ASSIGNED TASK: Below are records to reproduce in full; copy them exactly but keep the pictures out.

*** THE DATA ***

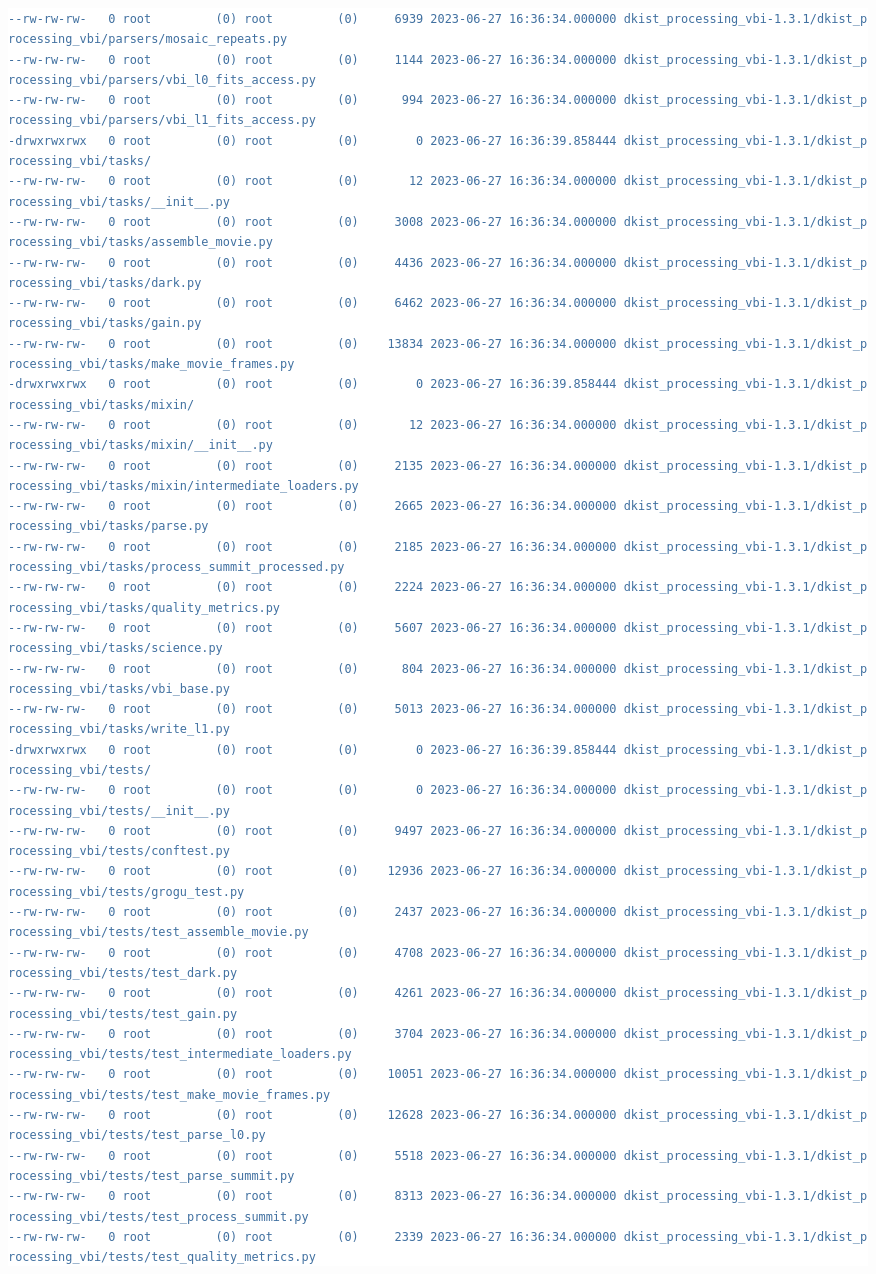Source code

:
 ```diff
--rw-rw-rw-   0 root         (0) root         (0)     6939 2023-06-27 16:36:34.000000 dkist_processing_vbi-1.3.1/dkist_processing_vbi/parsers/mosaic_repeats.py
--rw-rw-rw-   0 root         (0) root         (0)     1144 2023-06-27 16:36:34.000000 dkist_processing_vbi-1.3.1/dkist_processing_vbi/parsers/vbi_l0_fits_access.py
--rw-rw-rw-   0 root         (0) root         (0)      994 2023-06-27 16:36:34.000000 dkist_processing_vbi-1.3.1/dkist_processing_vbi/parsers/vbi_l1_fits_access.py
-drwxrwxrwx   0 root         (0) root         (0)        0 2023-06-27 16:36:39.858444 dkist_processing_vbi-1.3.1/dkist_processing_vbi/tasks/
--rw-rw-rw-   0 root         (0) root         (0)       12 2023-06-27 16:36:34.000000 dkist_processing_vbi-1.3.1/dkist_processing_vbi/tasks/__init__.py
--rw-rw-rw-   0 root         (0) root         (0)     3008 2023-06-27 16:36:34.000000 dkist_processing_vbi-1.3.1/dkist_processing_vbi/tasks/assemble_movie.py
--rw-rw-rw-   0 root         (0) root         (0)     4436 2023-06-27 16:36:34.000000 dkist_processing_vbi-1.3.1/dkist_processing_vbi/tasks/dark.py
--rw-rw-rw-   0 root         (0) root         (0)     6462 2023-06-27 16:36:34.000000 dkist_processing_vbi-1.3.1/dkist_processing_vbi/tasks/gain.py
--rw-rw-rw-   0 root         (0) root         (0)    13834 2023-06-27 16:36:34.000000 dkist_processing_vbi-1.3.1/dkist_processing_vbi/tasks/make_movie_frames.py
-drwxrwxrwx   0 root         (0) root         (0)        0 2023-06-27 16:36:39.858444 dkist_processing_vbi-1.3.1/dkist_processing_vbi/tasks/mixin/
--rw-rw-rw-   0 root         (0) root         (0)       12 2023-06-27 16:36:34.000000 dkist_processing_vbi-1.3.1/dkist_processing_vbi/tasks/mixin/__init__.py
--rw-rw-rw-   0 root         (0) root         (0)     2135 2023-06-27 16:36:34.000000 dkist_processing_vbi-1.3.1/dkist_processing_vbi/tasks/mixin/intermediate_loaders.py
--rw-rw-rw-   0 root         (0) root         (0)     2665 2023-06-27 16:36:34.000000 dkist_processing_vbi-1.3.1/dkist_processing_vbi/tasks/parse.py
--rw-rw-rw-   0 root         (0) root         (0)     2185 2023-06-27 16:36:34.000000 dkist_processing_vbi-1.3.1/dkist_processing_vbi/tasks/process_summit_processed.py
--rw-rw-rw-   0 root         (0) root         (0)     2224 2023-06-27 16:36:34.000000 dkist_processing_vbi-1.3.1/dkist_processing_vbi/tasks/quality_metrics.py
--rw-rw-rw-   0 root         (0) root         (0)     5607 2023-06-27 16:36:34.000000 dkist_processing_vbi-1.3.1/dkist_processing_vbi/tasks/science.py
--rw-rw-rw-   0 root         (0) root         (0)      804 2023-06-27 16:36:34.000000 dkist_processing_vbi-1.3.1/dkist_processing_vbi/tasks/vbi_base.py
--rw-rw-rw-   0 root         (0) root         (0)     5013 2023-06-27 16:36:34.000000 dkist_processing_vbi-1.3.1/dkist_processing_vbi/tasks/write_l1.py
-drwxrwxrwx   0 root         (0) root         (0)        0 2023-06-27 16:36:39.858444 dkist_processing_vbi-1.3.1/dkist_processing_vbi/tests/
--rw-rw-rw-   0 root         (0) root         (0)        0 2023-06-27 16:36:34.000000 dkist_processing_vbi-1.3.1/dkist_processing_vbi/tests/__init__.py
--rw-rw-rw-   0 root         (0) root         (0)     9497 2023-06-27 16:36:34.000000 dkist_processing_vbi-1.3.1/dkist_processing_vbi/tests/conftest.py
--rw-rw-rw-   0 root         (0) root         (0)    12936 2023-06-27 16:36:34.000000 dkist_processing_vbi-1.3.1/dkist_processing_vbi/tests/grogu_test.py
--rw-rw-rw-   0 root         (0) root         (0)     2437 2023-06-27 16:36:34.000000 dkist_processing_vbi-1.3.1/dkist_processing_vbi/tests/test_assemble_movie.py
--rw-rw-rw-   0 root         (0) root         (0)     4708 2023-06-27 16:36:34.000000 dkist_processing_vbi-1.3.1/dkist_processing_vbi/tests/test_dark.py
--rw-rw-rw-   0 root         (0) root         (0)     4261 2023-06-27 16:36:34.000000 dkist_processing_vbi-1.3.1/dkist_processing_vbi/tests/test_gain.py
--rw-rw-rw-   0 root         (0) root         (0)     3704 2023-06-27 16:36:34.000000 dkist_processing_vbi-1.3.1/dkist_processing_vbi/tests/test_intermediate_loaders.py
--rw-rw-rw-   0 root         (0) root         (0)    10051 2023-06-27 16:36:34.000000 dkist_processing_vbi-1.3.1/dkist_processing_vbi/tests/test_make_movie_frames.py
--rw-rw-rw-   0 root         (0) root         (0)    12628 2023-06-27 16:36:34.000000 dkist_processing_vbi-1.3.1/dkist_processing_vbi/tests/test_parse_l0.py
--rw-rw-rw-   0 root         (0) root         (0)     5518 2023-06-27 16:36:34.000000 dkist_processing_vbi-1.3.1/dkist_processing_vbi/tests/test_parse_summit.py
--rw-rw-rw-   0 root         (0) root         (0)     8313 2023-06-27 16:36:34.000000 dkist_processing_vbi-1.3.1/dkist_processing_vbi/tests/test_process_summit.py
--rw-rw-rw-   0 root         (0) root         (0)     2339 2023-06-27 16:36:34.000000 dkist_processing_vbi-1.3.1/dkist_processing_vbi/tests/test_quality_metrics.py
```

*** End of THE DATA ***

FINISHED TASK:
Source code

:
 ```diff
--rw-rw-rw-   0 root         (0) root         (0)     6939 2023-06-27 16:36:34.000000 dkist_processing_vbi-1.3.1/dkist_processing_vbi/parsers/mosaic_repeats.py
--rw-rw-rw-   0 root         (0) root         (0)     1144 2023-06-27 16:36:34.000000 dkist_processing_vbi-1.3.1/dkist_processing_vbi/parsers/vbi_l0_fits_access.py
--rw-rw-rw-   0 root         (0) root         (0)      994 2023-06-27 16:36:34.000000 dkist_processing_vbi-1.3.1/dkist_processing_vbi/parsers/vbi_l1_fits_access.py
-drwxrwxrwx   0 root         (0) root         (0)        0 2023-06-27 16:36:39.858444 dkist_processing_vbi-1.3.1/dkist_processing_vbi/tasks/
--rw-rw-rw-   0 root         (0) root         (0)       12 2023-06-27 16:36:34.000000 dkist_processing_vbi-1.3.1/dkist_processing_vbi/tasks/__init__.py
--rw-rw-rw-   0 root         (0) root         (0)     3008 2023-06-27 16:36:34.000000 dkist_processing_vbi-1.3.1/dkist_processing_vbi/tasks/assemble_movie.py
--rw-rw-rw-   0 root         (0) root         (0)     4436 2023-06-27 16:36:34.000000 dkist_processing_vbi-1.3.1/dkist_processing_vbi/tasks/dark.py
--rw-rw-rw-   0 root         (0) root         (0)     6462 2023-06-27 16:36:34.000000 dkist_processing_vbi-1.3.1/dkist_processing_vbi/tasks/gain.py
--rw-rw-rw-   0 root         (0) root         (0)    13834 2023-06-27 16:36:34.000000 dkist_processing_vbi-1.3.1/dkist_processing_vbi/tasks/make_movie_frames.py
-drwxrwxrwx   0 root         (0) root         (0)        0 2023-06-27 16:36:39.858444 dkist_processing_vbi-1.3.1/dkist_processing_vbi/tasks/mixin/
--rw-rw-rw-   0 root         (0) root         (0)       12 2023-06-27 16:36:34.000000 dkist_processing_vbi-1.3.1/dkist_processing_vbi/tasks/mixin/__init__.py
--rw-rw-rw-   0 root         (0) root         (0)     2135 2023-06-27 16:36:34.000000 dkist_processing_vbi-1.3.1/dkist_processing_vbi/tasks/mixin/intermediate_loaders.py
--rw-rw-rw-   0 root         (0) root         (0)     2665 2023-06-27 16:36:34.000000 dkist_processing_vbi-1.3.1/dkist_processing_vbi/tasks/parse.py
--rw-rw-rw-   0 root         (0) root         (0)     2185 2023-06-27 16:36:34.000000 dkist_processing_vbi-1.3.1/dkist_processing_vbi/tasks/process_summit_processed.py
--rw-rw-rw-   0 root         (0) root         (0)     2224 2023-06-27 16:36:34.000000 dkist_processing_vbi-1.3.1/dkist_processing_vbi/tasks/quality_metrics.py
--rw-rw-rw-   0 root         (0) root         (0)     5607 2023-06-27 16:36:34.000000 dkist_processing_vbi-1.3.1/dkist_processing_vbi/tasks/science.py
--rw-rw-rw-   0 root         (0) root         (0)      804 2023-06-27 16:36:34.000000 dkist_processing_vbi-1.3.1/dkist_processing_vbi/tasks/vbi_base.py
--rw-rw-rw-   0 root         (0) root         (0)     5013 2023-06-27 16:36:34.000000 dkist_processing_vbi-1.3.1/dkist_processing_vbi/tasks/write_l1.py
-drwxrwxrwx   0 root         (0) root         (0)        0 2023-06-27 16:36:39.858444 dkist_processing_vbi-1.3.1/dkist_processing_vbi/tests/
--rw-rw-rw-   0 root         (0) root         (0)        0 2023-06-27 16:36:34.000000 dkist_processing_vbi-1.3.1/dkist_processing_vbi/tests/__init__.py
--rw-rw-rw-   0 root         (0) root         (0)     9497 2023-06-27 16:36:34.000000 dkist_processing_vbi-1.3.1/dkist_processing_vbi/tests/conftest.py
--rw-rw-rw-   0 root         (0) root         (0)    12936 2023-06-27 16:36:34.000000 dkist_processing_vbi-1.3.1/dkist_processing_vbi/tests/grogu_test.py
--rw-rw-rw-   0 root         (0) root         (0)     2437 2023-06-27 16:36:34.000000 dkist_processing_vbi-1.3.1/dkist_processing_vbi/tests/test_assemble_movie.py
--rw-rw-rw-   0 root         (0) root         (0)     4708 2023-06-27 16:36:34.000000 dkist_processing_vbi-1.3.1/dkist_processing_vbi/tests/test_dark.py
--rw-rw-rw-   0 root         (0) root         (0)     4261 2023-06-27 16:36:34.000000 dkist_processing_vbi-1.3.1/dkist_processing_vbi/tests/test_gain.py
--rw-rw-rw-   0 root         (0) root         (0)     3704 2023-06-27 16:36:34.000000 dkist_processing_vbi-1.3.1/dkist_processing_vbi/tests/test_intermediate_loaders.py
--rw-rw-rw-   0 root         (0) root         (0)    10051 2023-06-27 16:36:34.000000 dkist_processing_vbi-1.3.1/dkist_processing_vbi/tests/test_make_movie_frames.py
--rw-rw-rw-   0 root         (0) root         (0)    12628 2023-06-27 16:36:34.000000 dkist_processing_vbi-1.3.1/dkist_processing_vbi/tests/test_parse_l0.py
--rw-rw-rw-   0 root         (0) root         (0)     5518 2023-06-27 16:36:34.000000 dkist_processing_vbi-1.3.1/dkist_processing_vbi/tests/test_parse_summit.py
--rw-rw-rw-   0 root         (0) root         (0)     8313 2023-06-27 16:36:34.000000 dkist_processing_vbi-1.3.1/dkist_processing_vbi/tests/test_process_summit.py
--rw-rw-rw-   0 root         (0) root         (0)     2339 2023-06-27 16:36:34.000000 dkist_processing_vbi-1.3.1/dkist_processing_vbi/tests/test_quality_metrics.py
```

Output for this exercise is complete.